The data demonstrated that the incidence of side effects associated with long-term low-dose steroid therapy was much lower than what many clinicians believe it to be, based upon rates quoted in many review articles and textbooks, sources that generally extrapolate from studies involving far higher doses.

It is often stated that long-term glucocorticoid therapy is associated with up to a 20% increased rate of new-onset hypertension.

But in the three randomized trials of long-term low-dose therapy that addressed this issue, new hypertension wasn't significantly more frequent than with placebo: 19 cases in 281 steroid-treated patients, compared with 12 cases among 276 on placebo.

Similarly, new-onset diabetes occurred in just 2 of 185 patients on long-term glucocorticoid therapy at 7.5 mg/day or less, compared with 3 of 186 on placebo, Dr. Bijlsma said.

In the five randomized trials collectively, bone mineral density after 1-4 years of low-dose steroid therapy didn't differ from placebo. Nor was there any increase in fractures with steroid therapy in four of the five studies. The outlier was the Utrecht study. It showed an increase in fractures after 3 years of steroid therapy. But this trial began in 1990, well before physicians began routinely employing preventive measures including calcium and vitamin D supplements and bisphosphonates in steroid-treated patients, as became standard practice in the more recent trials.

“Osteoporosis remains a danger, but it has become a manageable danger,” he said.

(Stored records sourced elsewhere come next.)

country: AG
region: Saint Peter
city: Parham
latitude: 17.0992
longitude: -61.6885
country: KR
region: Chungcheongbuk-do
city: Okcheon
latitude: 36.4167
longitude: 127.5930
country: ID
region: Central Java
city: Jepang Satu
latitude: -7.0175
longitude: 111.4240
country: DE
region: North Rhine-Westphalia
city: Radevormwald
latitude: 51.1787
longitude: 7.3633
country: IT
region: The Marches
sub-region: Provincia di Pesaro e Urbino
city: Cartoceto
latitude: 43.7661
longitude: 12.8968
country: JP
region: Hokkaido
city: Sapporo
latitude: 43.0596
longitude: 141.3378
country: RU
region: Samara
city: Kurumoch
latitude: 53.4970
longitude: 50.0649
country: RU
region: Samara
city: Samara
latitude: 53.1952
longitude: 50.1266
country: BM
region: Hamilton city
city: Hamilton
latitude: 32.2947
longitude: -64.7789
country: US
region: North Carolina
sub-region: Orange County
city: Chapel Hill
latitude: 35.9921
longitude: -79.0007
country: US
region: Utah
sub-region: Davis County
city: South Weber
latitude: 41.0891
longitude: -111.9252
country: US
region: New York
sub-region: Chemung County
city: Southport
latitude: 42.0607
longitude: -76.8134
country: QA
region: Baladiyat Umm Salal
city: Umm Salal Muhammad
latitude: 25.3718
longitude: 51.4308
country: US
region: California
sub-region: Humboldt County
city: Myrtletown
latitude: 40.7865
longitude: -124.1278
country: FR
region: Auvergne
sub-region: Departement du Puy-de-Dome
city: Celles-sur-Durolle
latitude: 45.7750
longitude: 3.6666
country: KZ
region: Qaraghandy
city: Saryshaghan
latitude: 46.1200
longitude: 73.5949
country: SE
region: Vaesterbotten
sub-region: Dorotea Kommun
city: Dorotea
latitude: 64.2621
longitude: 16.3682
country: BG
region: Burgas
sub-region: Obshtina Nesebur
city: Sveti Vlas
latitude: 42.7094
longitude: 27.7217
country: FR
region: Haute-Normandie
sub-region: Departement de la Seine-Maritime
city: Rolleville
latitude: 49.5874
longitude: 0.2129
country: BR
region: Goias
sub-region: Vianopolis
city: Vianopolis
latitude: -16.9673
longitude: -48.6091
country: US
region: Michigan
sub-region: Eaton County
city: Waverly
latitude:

Treatment-related weight gain is a major concern among patients. The data documented a modest weight gain during 2 years of low-dose steroid therapy—an average of 1.4 kg more than with placebo. “But we should also recognize there's a catabolic process in early rheumatoid arthritis—and weight gain can be one of the signs patients are improving,” Dr. Bijlsma said.

Low-dose corticosteroid monotherapy wasn't associated with increased gastrointestinal side effects.

However, when used in combination with NSAIDs, the resultant increase in peptic ulcer disease was greater than with NSAIDs alone.